EXERCISE OBJECTIVE — Search the entries below for the word "lines", then copy each line in which it is found.

DATA IN THIS EXERCISE —

* * * * *

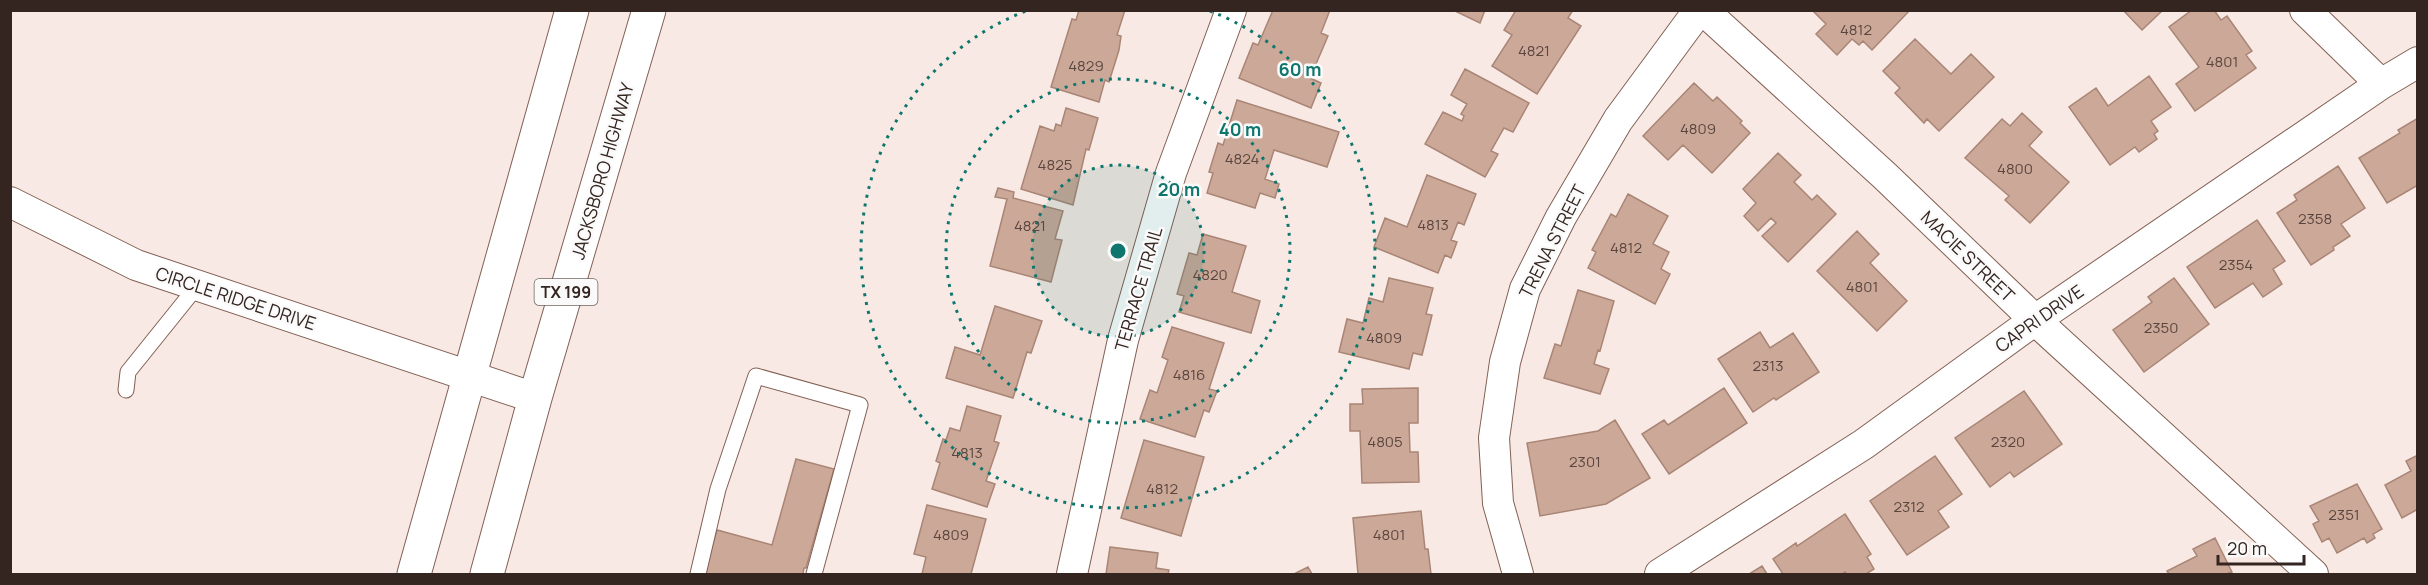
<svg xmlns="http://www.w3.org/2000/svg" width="2428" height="585" font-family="Manrope,sans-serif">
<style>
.building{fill:#cca898;stroke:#a88575;stroke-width:1.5}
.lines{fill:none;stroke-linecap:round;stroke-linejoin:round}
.lane-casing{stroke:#826054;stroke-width:17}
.street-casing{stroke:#826054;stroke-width:32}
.primary-casing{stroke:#826054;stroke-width:35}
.lane{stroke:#fff;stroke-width:15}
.street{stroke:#fff;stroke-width:30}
.primary{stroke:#fff;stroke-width:33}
.ring{fill:none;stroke:#0f766e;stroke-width:3;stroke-dasharray:3 6}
.labels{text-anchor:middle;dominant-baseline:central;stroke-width:5;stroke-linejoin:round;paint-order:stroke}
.number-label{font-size:15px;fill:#5a463e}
.shield{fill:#fafafa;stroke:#6f6561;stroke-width:1.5}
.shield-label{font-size:16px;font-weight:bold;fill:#342520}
.street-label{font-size:18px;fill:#342520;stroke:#fafafa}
.centre{fill:#0f766e;stroke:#fafafa;stroke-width:3}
.ring-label{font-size:18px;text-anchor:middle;font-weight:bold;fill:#0f766e;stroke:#fafafa;stroke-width:5;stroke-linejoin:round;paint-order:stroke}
</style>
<rect width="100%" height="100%" fill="#f9e9e4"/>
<path class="building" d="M1079,10H1125L1117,35L1121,36L1119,50L1109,82L1105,80L1099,102L1051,87L1072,19L1076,20Z
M1273,10H1330L1321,33L1328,36L1310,78L1321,83L1311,108L1239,78L1253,43L1258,45Z
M1453,10H1485L1480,23Z
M1516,10H1573L1568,18L1581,26L1537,94L1492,66L1512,35L1504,30Z
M1812,10H1910L1872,50L1863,41L1859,45L1852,39L1837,55L1816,34L1826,24Z
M2123,10H2163L2142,30Z
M2192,10H2214L2221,20L2227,16L2252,51L2246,55L2256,68L2195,111L2176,84L2199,67L2169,27Z
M1915,39L1951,74L1971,54L1994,77L1939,131L1927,119L1924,123L1895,93L1900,88L1883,71Z
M1465,69L1529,103L1513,132L1504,128L1491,151L1498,154L1485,177L1425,144L1443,112L1462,121L1464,116L1461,114L1467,104L1451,95Z
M2149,76L2171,107L2151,121L2158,131L2154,134L2157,139L2139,152L2135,147L2110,165L2069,107L2096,88L2108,106Z
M1694,83L1713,101L1717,97L1742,121L1740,123L1750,133L1712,173L1683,145L1668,160L1643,136Z
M1237,100L1339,132L1327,167L1274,150L1265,179L1279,184L1275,198L1260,193L1255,208L1207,193L1213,173L1209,172L1218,143L1223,145Z
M1066,108L1098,118L1089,150L1086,149L1073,205L1021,189L1040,126L1054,131L1056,124L1061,126Z
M2022,113L2042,132L2029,146L2069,182L2030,223L2005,200L2009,196L1965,158L2002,119L2010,126Z
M2418,118V185L2387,203L2359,158L2400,133L2398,130Z
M1778,153L1801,175L1794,182L1812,200L1817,195L1836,214L1788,262L1762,236L1776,223L1771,218L1758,231L1744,216L1756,203L1743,189Z
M2338,166L2365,208L2341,224L2350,236L2333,247L2334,250L2311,265L2277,213L2297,200L2294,195Z
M1427,175L1476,194L1464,225L1458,222L1451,240L1457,242L1451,258L1445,255L1438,273L1374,247L1385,218L1407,227Z
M998,188L1014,192L1013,198L1063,211L1055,239L1062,240L1051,282L990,266L1007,199L995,197Z
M1628,194L1668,216L1653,244L1669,252L1661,269L1670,274L1655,304L1588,268L1596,252L1592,250L1611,214L1616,217Z
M2257,220L2285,261L2273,269L2282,284L2263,297L2253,283L2215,308L2187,267Z
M1857,231L1879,254L1870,263L1907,301L1877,331L1817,271Z
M1203,234L1246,246L1232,292L1260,301L1251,333L1179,312L1184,296L1177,294L1189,253L1197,255Z
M1389,278L1433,288L1426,314L1432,315L1422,355L1413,353L1409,369L1339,352L1347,319L1363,323L1369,298L1383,302Z
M2174,278L2209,324L2144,372L2113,330L2152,302L2148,297Z
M1578,290L1614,301L1600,351L1598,350L1594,364L1609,369L1600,394L1544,378L1555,344L1561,346Z
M995,306L1042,321L1031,353L1027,352L1013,398L946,378L955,347L980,355Z
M1172,327L1224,343L1209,389L1217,391L1209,412L1204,410L1195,437L1140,419L1150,390L1157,393L1168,360L1162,357Z
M1760,332L1770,348L1793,333L1819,372L1776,400L1774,398L1753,412L1718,359Z
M1418,388V423H1409L1410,452H1418L1419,482L1362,483L1360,431H1350V404H1363L1362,389Z
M1724,388L1747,423L1669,474L1642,434L1664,420L1668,425Z
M2024,391L2062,444L2014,477L2010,472L1990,487L1955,438Z
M967,406L1001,416L994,441L999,443L986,481L995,484L987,507L932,489L940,463L936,461L943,439L946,440L950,428L960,431Z
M1615,420L1650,478L1606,504L1540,516L1527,443L1598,431Z
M1144,440L1204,457L1181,536L1121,518Z
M2418,455V509L2402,518L2385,485L2411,471L2406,461Z
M1935,456L1962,494L1938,511L1949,527L1907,555L1870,501Z
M796,459L834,469L806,568H804L803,574H704L717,530L772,545Z
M2357,484L2382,529L2373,534L2375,538L2367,543L2364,538L2337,553L2329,538L2322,542L2313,524L2319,521L2310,506Z
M927,505L986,519L971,574H922L926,557L914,554Z
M1421,511L1425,549H1428L1431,574H1358L1353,518Z
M1845,514L1871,554L1867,557L1874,569L1866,574H1847L1845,572L1842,574H1783L1773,559L1796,543L1797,546Z
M2215,538L2232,572L2226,574H2169L2167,571L2197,556L2193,549Z
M1110,547L1158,553L1156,568L1169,570L1168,574H1106Z
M1762,566L1767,574H1749Z
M1308,567L1312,574H1294Z"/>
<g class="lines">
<g class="lane-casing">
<path id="lane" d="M126,390L128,372L198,285
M698,574L718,489L756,376L860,405L814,574"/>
</g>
<g class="street-casing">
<path id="street" d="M1703,10L1885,176L2035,320L2313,574
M2305,10L2381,84
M10,202L136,265L535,398
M1072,574L1123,340L1171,173L1231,10
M1518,574L1498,503L1494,438L1505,362L1525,289L1561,217L1618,120L1699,10
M1660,574L1864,444L2035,320L2381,84L2418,62"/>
</g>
<g class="primary-casing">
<path id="primary" d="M414,574L572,10
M487,574L535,398L649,10"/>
</g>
<use href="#lane" class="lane"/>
<use href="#street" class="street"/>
<use href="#primary" class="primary"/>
</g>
<circle cx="1118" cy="251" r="86" fill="#0f766e" fill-opacity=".12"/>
<g class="ring">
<circle cx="1118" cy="251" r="86"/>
<circle cx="1118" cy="251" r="172"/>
<path d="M1210 11A257 257 0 1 1 1026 11"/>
</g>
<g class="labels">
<g class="number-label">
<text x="1856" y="29">4812</text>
<text x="1534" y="50">4821</text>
<text x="2222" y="61">4801</text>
<text x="1086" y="65">4829</text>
<text x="1698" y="128">4809</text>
<text x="1242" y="158">4824</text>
<text x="1055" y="164">4825</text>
<text x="2015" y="168">4800</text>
<text x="2315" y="218">2358</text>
<text x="1433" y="224">4813</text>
<text x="1030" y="225">4821</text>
<text x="1626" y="247">4812</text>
<text x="2236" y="264">2354</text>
<text x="1210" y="274">4820</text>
<text x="1862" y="286">4801</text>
<text x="2161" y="327">2350</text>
<text x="1384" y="337">4809</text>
<text x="1768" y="365">2313</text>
<text x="1189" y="374">4816</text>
<text x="1385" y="441">4805</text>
<text x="2008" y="441">2320</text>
<text x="967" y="452">4813</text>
<text x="1585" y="461">2301</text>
<text x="1162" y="488">4812</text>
<text x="1909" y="506">2312</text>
<text x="2344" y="514">2351</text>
<text x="951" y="534">4809</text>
<text x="1389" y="534">4801</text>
</g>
<rect class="shield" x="534.5" y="279" width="63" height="26" rx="4.5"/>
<g class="shield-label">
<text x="566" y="292">TX 199</text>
</g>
<g class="street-label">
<text transform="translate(602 171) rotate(-74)">JACKSBORO HIGHWAY</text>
<text transform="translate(1552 241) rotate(-63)">TRENA STREET</text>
<text transform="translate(1968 256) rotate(44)">MACIE STREET</text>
<text transform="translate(1138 289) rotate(-74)">TERRACE TRAIL</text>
<text transform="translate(236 298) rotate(18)">CIRCLE RIDGE DRIVE</text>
<text transform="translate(2039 318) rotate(-35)">CAPRI DRIVE</text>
</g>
</g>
<circle cx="1118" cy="251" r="9" class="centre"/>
<g class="ring-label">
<text x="1300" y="76">60 m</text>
<text x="1240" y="136">40 m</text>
<text x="1179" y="196">20 m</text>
</g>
<rect width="2428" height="585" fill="none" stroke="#342520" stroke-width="24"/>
<path d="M2218 555v9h86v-9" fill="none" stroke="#342520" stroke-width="3"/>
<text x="2227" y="555" font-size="18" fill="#342520" stroke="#fafafa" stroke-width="4.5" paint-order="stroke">20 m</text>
</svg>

* * * * *

THE COMPLETED TASK —
.lines{fill:none;stroke-linecap:round;stroke-linejoin:round}
<g class="lines">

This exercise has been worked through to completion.